Eugene Christensen makes one mean bowl of homemade ice cream — creamy and rich, cold and sweet.
“I love ice cream,” he said. “We eat it all year round.”
Christensen seldom buys ice cream from the store. He ritually makes his recipe twice a week.
“There is no comparison,” he said. “I like the flavor a lot better.”
Christensen’s ice cream is 65 years in the making. He learned it from his parents, Rachel and Bill Christensen.
“Mom would do the mixing and Dad would do the freezing,” he said. “Back in the old days we would sit on the bucket while the adults cranked it.”
Christensen ice cream has always brought his family together. His children and grand children always seem to show up whenever he makes it.
Sometimes they eat an entire container in one evening.
It is a staple at birthday parties, family events, and he is usually asked to bring it to social events at Eastmoor Methodist church.
Christensen prepares his recipe by taste and feel. He has made it so many times he knows it by heart.
Eugene Christensen’s homemade ice cream
- 9 raw eggs
- 1 quart heavy whipping cream
- 3 cups white sugar
- 4 ounces imitation vanilla
- Ice (at least one bag)
- Rock salt (at least 3 cups)
- Water (at least 1 cup)
Use six-quart electric or hand-crank ice cream maker — Christensen prefers electric.
Break eggs into a large bowl or electric mixer and whisk before adding cream. Christensen uses a little 2-percent milk to help get all the cream out of the carton.
Once mixed, pour ingredients into the ice cream maker.
Add milk. Fill to the top of the dasher — the mixing paddle situated inside of the ice cream maker.
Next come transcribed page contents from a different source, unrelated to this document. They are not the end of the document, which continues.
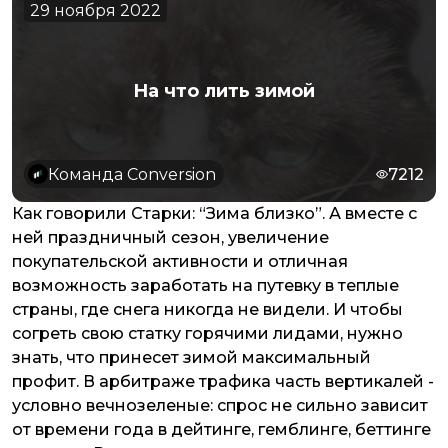
29 ноября 2022
На что лить зимой
Команда Conversion
7212
Как говорили Старки: “Зима близко”. А вместе с
ней праздничный сезон, увеличение
покупательской активности и отличная
возможность заработать на путевку в теплые
страны, где снега никогда не видели. И чтобы
согреть свою статку горячими лидами, нужно
знать, что принесет зимой максимальный
профит. В арбитраже трафика часть вертикалей -
условно вечнозеленые: спрос не сильно зависит
от времени года в дейтинге, гемблинге, беттинге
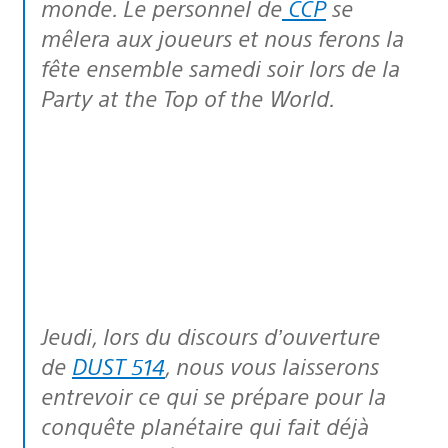
monde. Le personnel de
CCP
se
mêlera aux joueurs et nous ferons la
fête ensemble samedi soir lors de la
Party at the Top of the World
.
Jeudi, lors du discours d’ouverture
de
DUST 514
, nous vous laisserons
entrevoir ce qui se prépare pour la
conquête planétaire qui fait déjà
Sample the mixture. Christensen always samples and adjusts according to taste.
Put lid on container and place inside the mixing bucket.
Fill empty space in bucket with ice. Christensen breaks up the ice to better pack it in to the bucket.
Add rock salt and a little water along with the ice. Christensen said the rock salt melts the ice.
It takes 20 to 25 minutes on Christensen’s electric mixer for the ice cream to freeze properly.
Total prep time is about 40 minutes.
For chocolate ice cream, add 1 cup natural unsweetened cocoa. Christensen always makes sure to mix the sugar and the cocoa together before he adds it to the wet ingredients. There should be no chunks.
For strawberry ice cream, add one or two pounds of fresh blended strawberries. Pour them into the mixture before adding milk.